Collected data
---*---

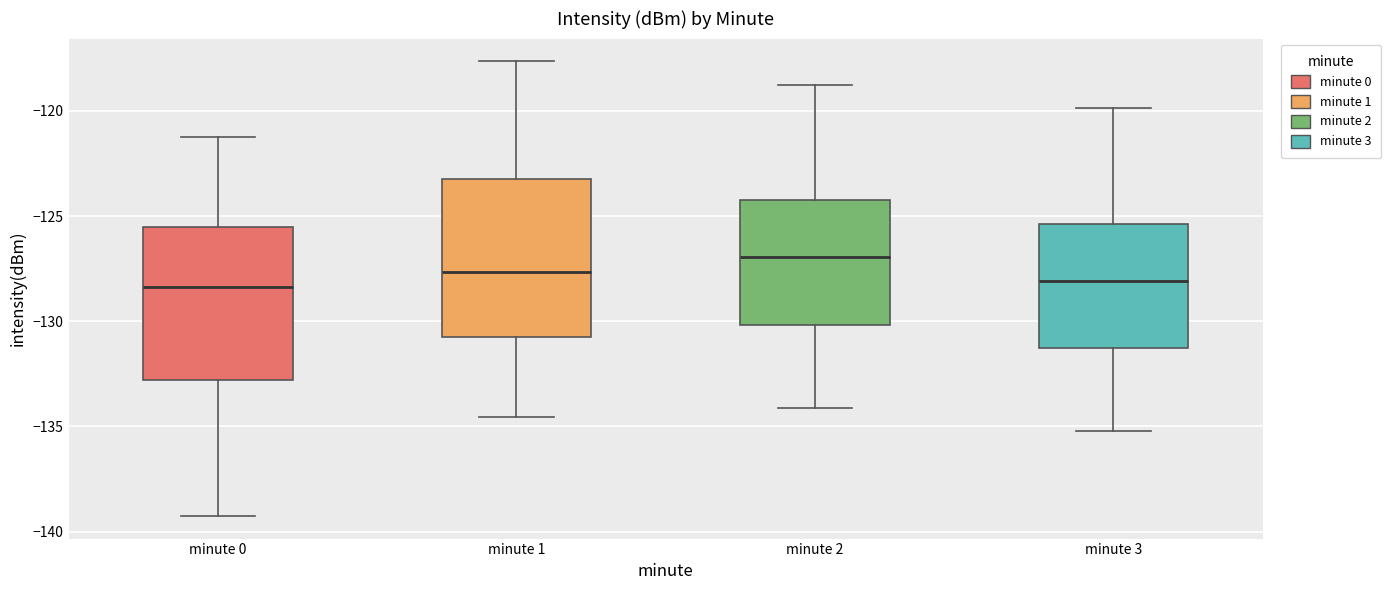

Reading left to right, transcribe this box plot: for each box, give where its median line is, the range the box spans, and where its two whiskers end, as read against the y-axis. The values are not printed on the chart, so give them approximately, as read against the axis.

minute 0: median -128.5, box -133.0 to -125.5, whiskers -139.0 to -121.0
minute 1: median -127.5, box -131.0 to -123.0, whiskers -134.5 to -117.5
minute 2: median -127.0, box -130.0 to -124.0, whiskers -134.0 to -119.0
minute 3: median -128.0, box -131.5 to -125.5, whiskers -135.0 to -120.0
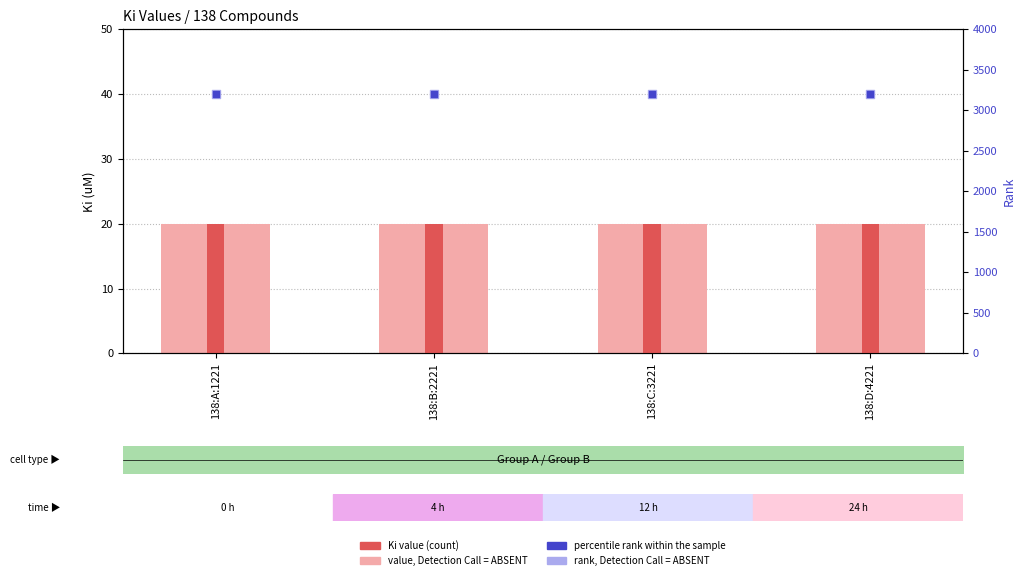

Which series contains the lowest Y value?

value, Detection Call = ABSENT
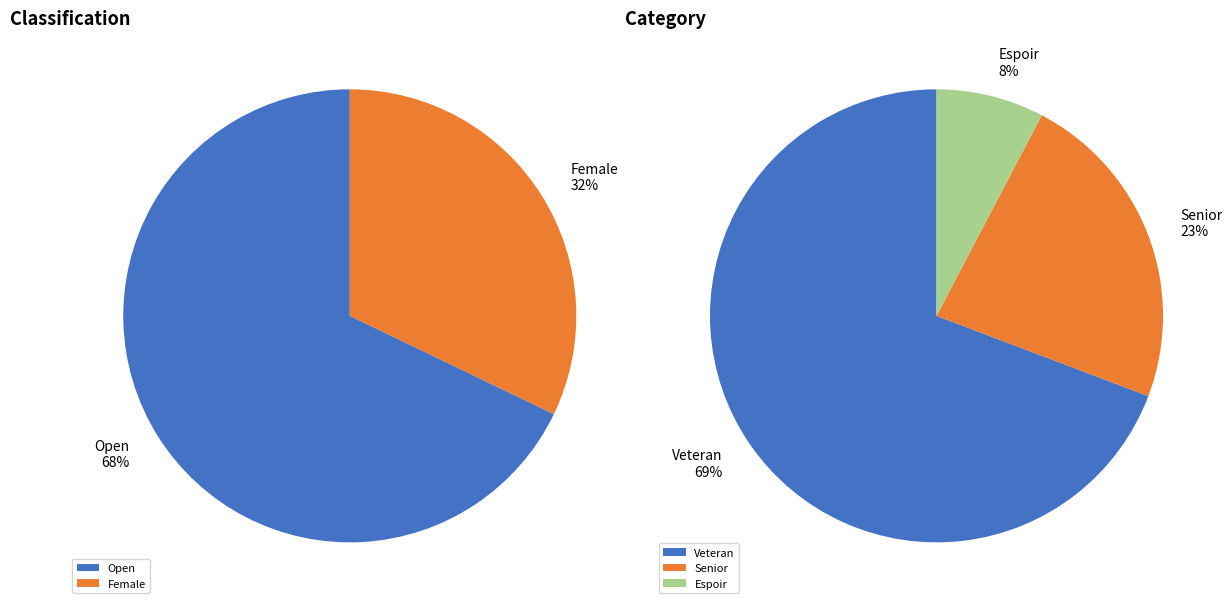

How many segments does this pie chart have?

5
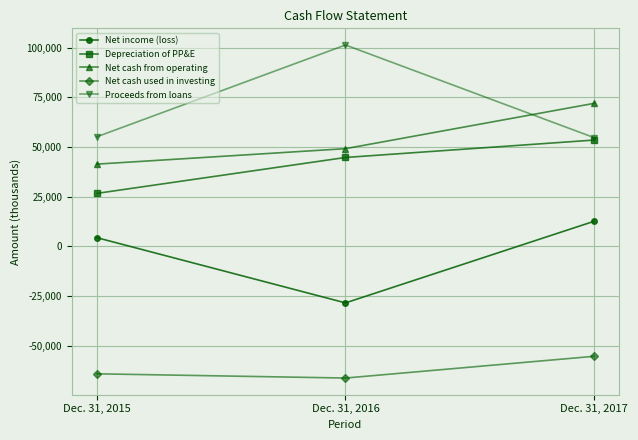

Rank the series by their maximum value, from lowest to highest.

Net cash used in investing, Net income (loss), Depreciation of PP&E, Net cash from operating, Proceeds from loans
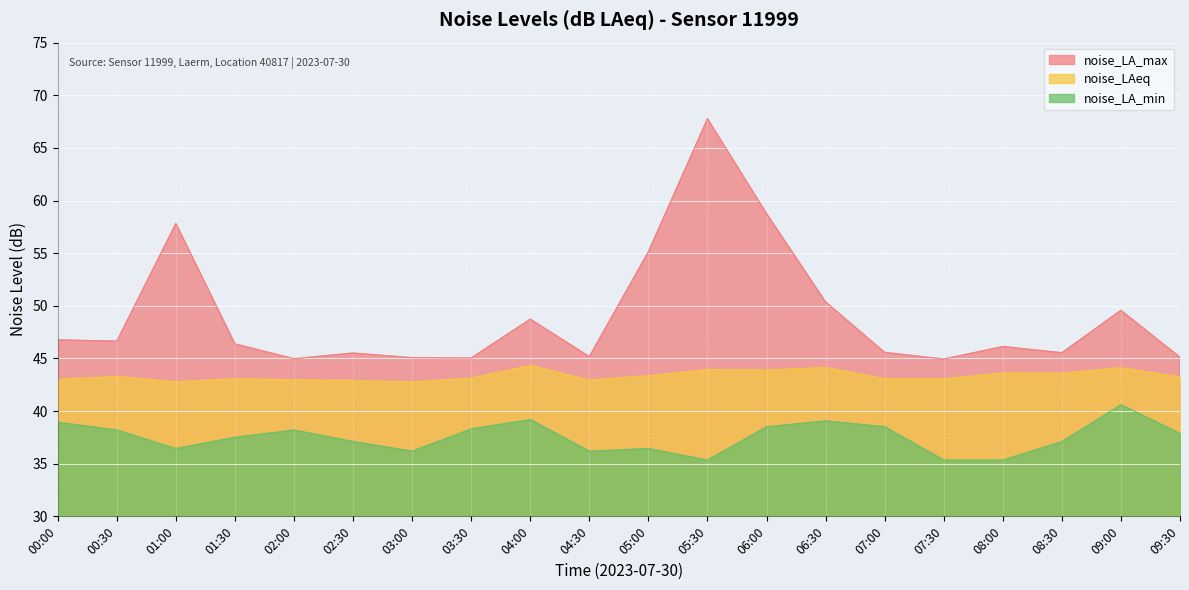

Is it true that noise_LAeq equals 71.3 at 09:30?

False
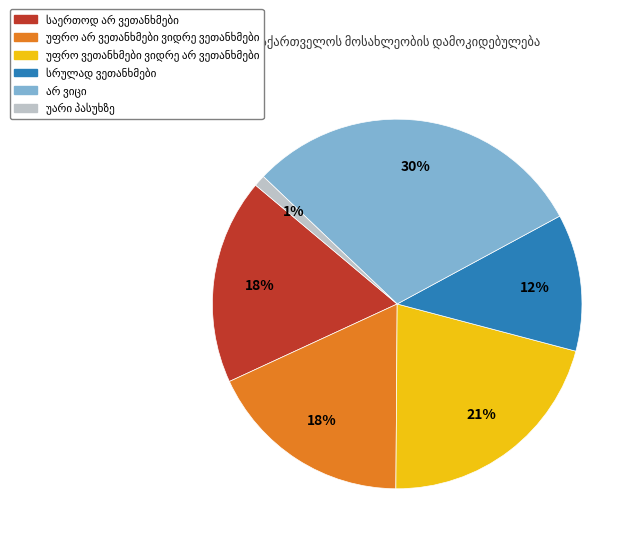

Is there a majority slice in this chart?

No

---*---

## Assignment
Please rewrite the stretch from the line containing "Which series contains the lowest Y value?" through the line containing "Rank the series", switching "pie chart" to "donut chart" and keeping everything else unchanged. Leave the pictures out of your answer.

## Your solution
Which series contains the lowest Y value?

value, Detection Call = ABSENT

How many segments does this donut chart have?

5

Rank the series by their maximum value, from lowest to highest.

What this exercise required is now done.